The introduction of that legislation by Eamon de Valera's government was a surprise to some, who believed that an amnesty was to be introduced for deserters.
That was certainly so in the case of 20-year-old Patrick Kehoe, who was arrested in Dundalk in June 1945 and tried by court martial at Collins Barracks in Dublin.
Kehoe had been told by his mother that there was to be an amnesty and so felt safe in crossing the border to visit her. He had deserted in 1943 and joined the RAF in order to strike back at Hitler and Germany for the suffering of his English relatives in Luftwaffe raids on Britain.
As a flight sergeant in Bomber Command, he took part in 22 operations before being shot down and taken prisoner on March 13, 1945.
Patrick Kehoe was liberated in May 1945, as was Patrick Shannon, who had deserted the Defence Forces in 1941, joined the British Army and served in North Africa, Sicily and Italy, before being captured near Florence in 1944. He was also arrested in Dundalk on his way to visit his dying mother.
Both were found guilty of desertion, ordered to serve 156 days detention and were discharged dishonourably from the Defence Forces. The detention period was commuted immediately.
Interestingly, both men were defended by a Captain Cowan, who told the court that desertion was leaving one's post in time of danger, whereas they had left places of safety for danger.
Cowan added that: "In many countries [they] would be considered a hero that deserves honour and reward."
As far as the court martials were concerned, they deserved neither honour nor reward. The same applied to all whom the Irish authorities could arrest and even those they could not, including men who had lost their lives. The blacklist shows that most were dismissed on August 8, 1945, but some were not punished until 1946.
Although the blacklist could not affect men from Northern Ireland, it had a serious effect on those from what is now the Republic.
Not only were government jobs closed to them and pensions denied, but they had to bear the stigma of being branded traitors.
And that stigma was not confined to the men themselves. Their families also had to bear it. Children were taunted and wives cold-shouldered.
Small wonder that many left Ireland to seek work and, in some cases, new homes across the water.
But the contribution those men made by enlisting in the British forces was greater than any they might have made as Irish servicemen.
Sean Drumm, who deserted from the Air Corps in 1943, became an air gunner in Bomber Command and survived 32 missions. The longest lasted 11 hours and 35 minutes against a target in eastern Europe.
Sean trained as an air gunner at Bishop's Court in Co Down, and his Lancaster was engaged by nightfighters on six occasions and by anti-aircraft fire on many more.
Moreover, at the end of a long mission at 18,000-20,000 feet on a cold winter's night, "you were like the Hunchback of Notre Dame; it took you a couple of hours to straighten up".
Of his experiences, he said: "To describe it is almost impossible today. "It was like Armageddon. At night, the sky would be lit by massed searchlights and bursting shells, the ground a mass of flashes from falling bomb."

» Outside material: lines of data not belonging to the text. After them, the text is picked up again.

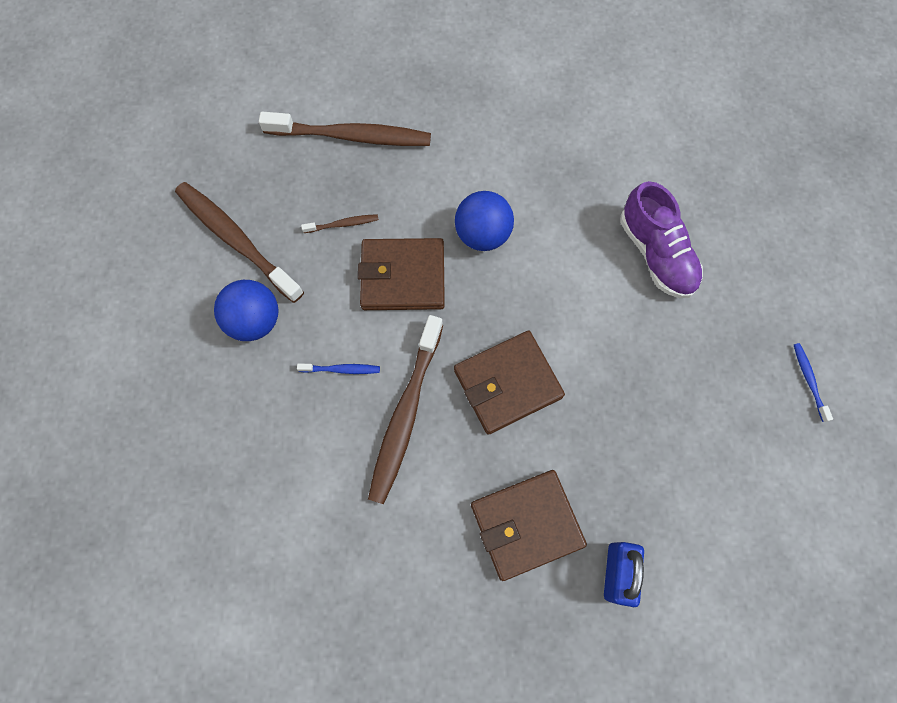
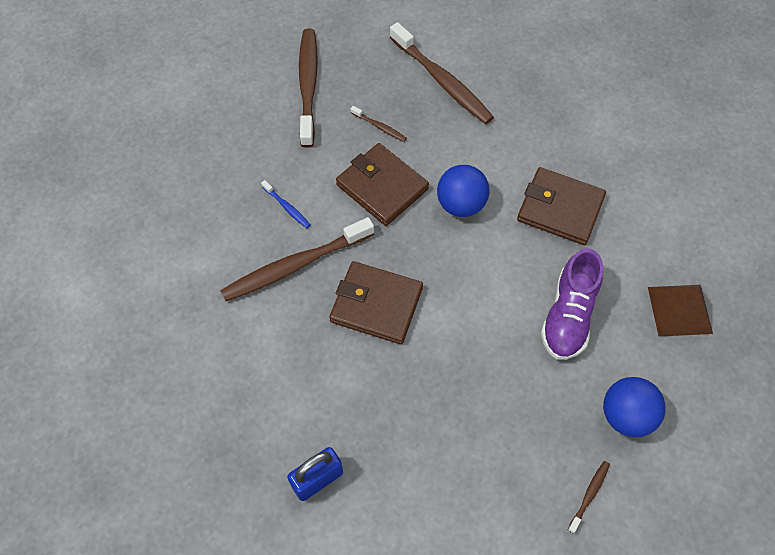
camera: 45 degrees right, 10 degrees down
blue ball [214,280,279,341] -> blue ball moved to [603,377,666,437]
brown wallet [471,470,587,581] -> brown wallet moved to [517,167,606,245]
blue toothbrush [794,343,833,422] -> brown toothbrush [568,461,610,534]
none -> brown pyramid [648,285,713,337]

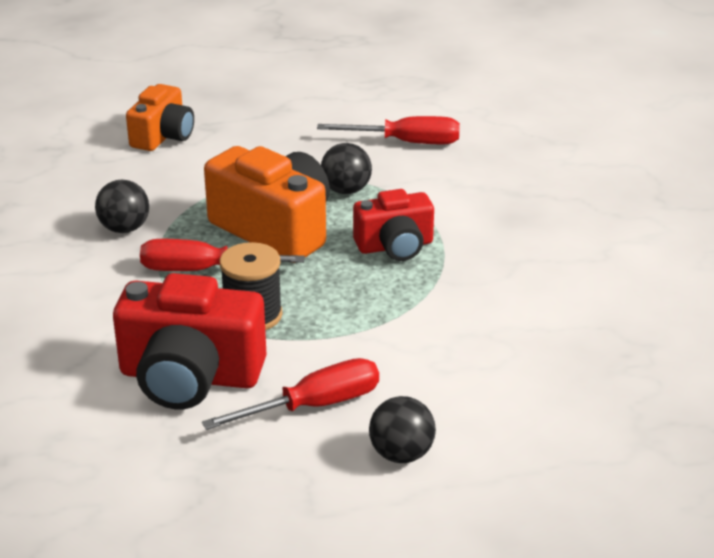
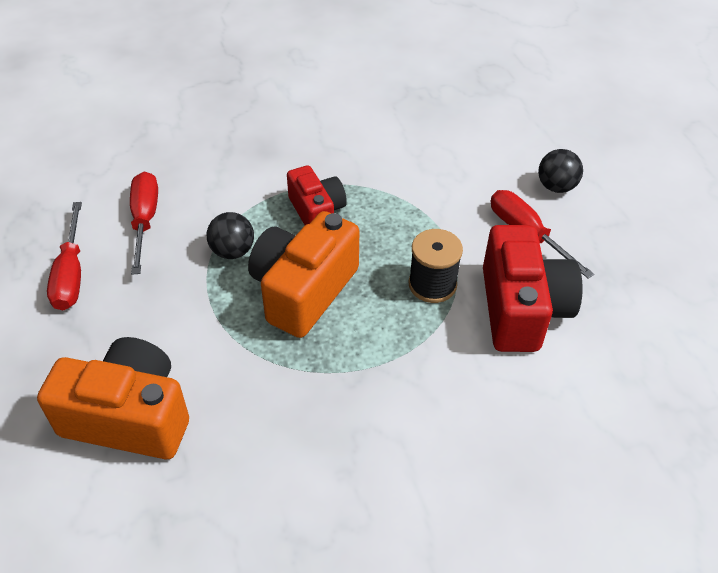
camera: 100 degrees left, 15 degrees up
black ball [95,179,149,233] -> none
orange camera [126,84,194,151] -> orange camera [37,337,189,459], size x1.62
red screwdriver [140,239,305,271] -> red screwdriver moved to [47,202,82,310]

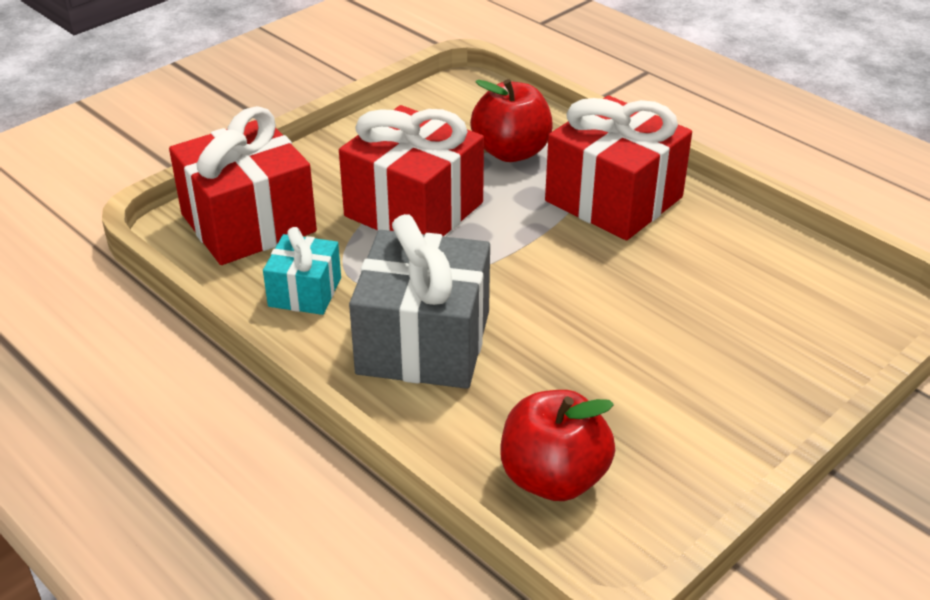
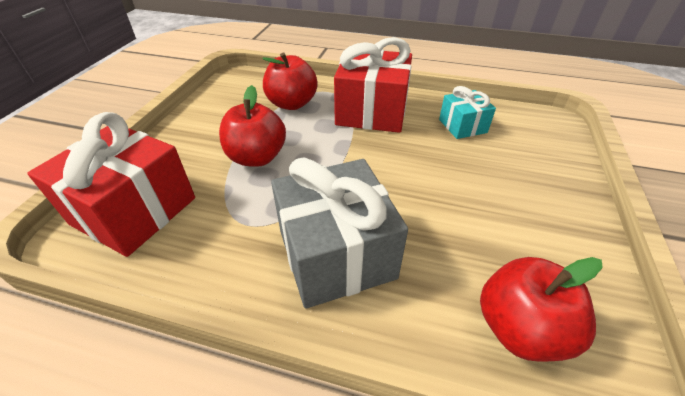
camera: 30 degrees left, 5 degrees up
turquoise gift [263,227,341,315] -> turquoise gift moved to [439,86,496,139]
red gift [339,105,484,236] -> red apple [219,85,286,167]

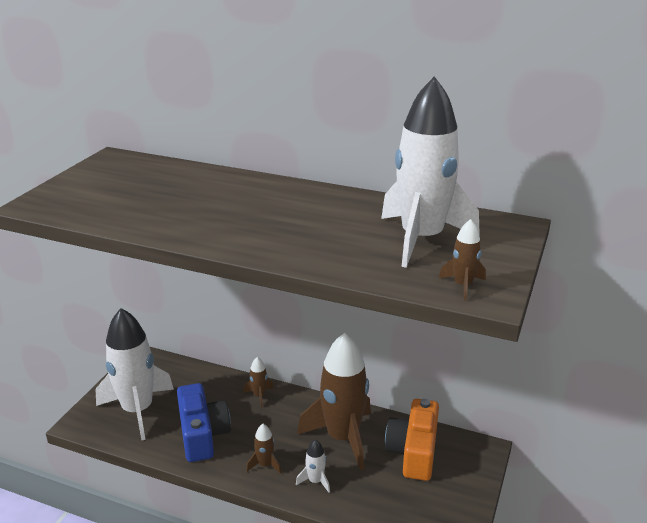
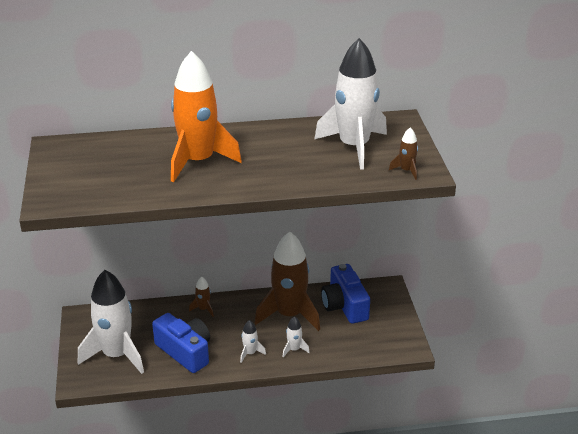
camera: 30 degrees left, 5 degrees up
brown rocket [246,424,281,474] -> white rocket [240,320,266,363]
orange camera [385,399,439,481] -> blue camera [321,264,370,324]
none -> orange rocket [171,51,242,182]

Pardons for Sean Drumm, Patrick Kehoe and Patrick Shannon and all the other men whose names are included in that ignoble blacklist may be too late for them. Today, there are few survivors of their number to rejoice. But their families will surely welcome this act of the Irish government, announced by Justice and Defence Minister Alan Shatter. At long last, their native country is showing them the respect they were long ago given by another government and state (and let's not forget that Ireland was then a Commonwealth country).
Perhaps the warming of relations between Dublin and London, as well as the work of many individuals over recent decades, has finally brought about this act to reverse a great injustice.